Before his show, Roberto Cavalli paraded around the catwalk with Lupo, his German shepherd. It was an outlandish image, but not as outlandish as the tiger pattern on the catwalk (which was composed of 40,000 flowers). And not nearly as outlandish as the clothes that subsequently made their way through the flowers. In its more-is-never-enough excess, this was the most impeccably styled, luxurious collection Cavalli has ever shown. But it also mastered the power of illusion to achieve a de trop, Fellini-esque grandeur. So when Naomi Campbell sailed down the catwalk barely harnessed into a waterfall of purple sequins, it seemed like the only appropriate full stop to a show that had turned nature on its head, painting python with big cat motifs, printing mink with python, turning glossy ponyskin into scaly croc, creating, in other words, an extraordinary new menagerie, one worthy of Nero himself.
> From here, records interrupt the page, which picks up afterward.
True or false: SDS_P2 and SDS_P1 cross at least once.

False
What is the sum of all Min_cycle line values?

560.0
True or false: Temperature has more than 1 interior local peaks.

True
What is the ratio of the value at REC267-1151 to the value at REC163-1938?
The artisanship was such that the clothes needed to be seen close up, and better still, felt. The bubble skirts that opened the show, for example, were made up of fur that was pieced together like feathers. They were shown with T-shirts so densely beaded they could have been a new kind of reptile skin. By the time the skirts reached the floor, they were mink lasered to look like croc (mocodile?), or python painted in tiger stripes. There were a couple of other major silhouettes. The first consisted of extremely feminine tiers of mousseline. (One dress seemed to re-create a crocodile skin in glitteringly glazed scales, but who would be crazy enough to dare such an eyeball-straining piece of embroidery? Need we ask?) The second was a rock 'n' roll dandy-tailored suit, with peaked shoulders and long, flared legs. Every outfit was a book—or at least a movie.
Cavalli has created his own fashion vocabulary. Sometimes he whispers it, other times he screams. Today's show was one long, sustained holler of unholy glee. He was exuding it backstage, clearly happiest when he's making some noise.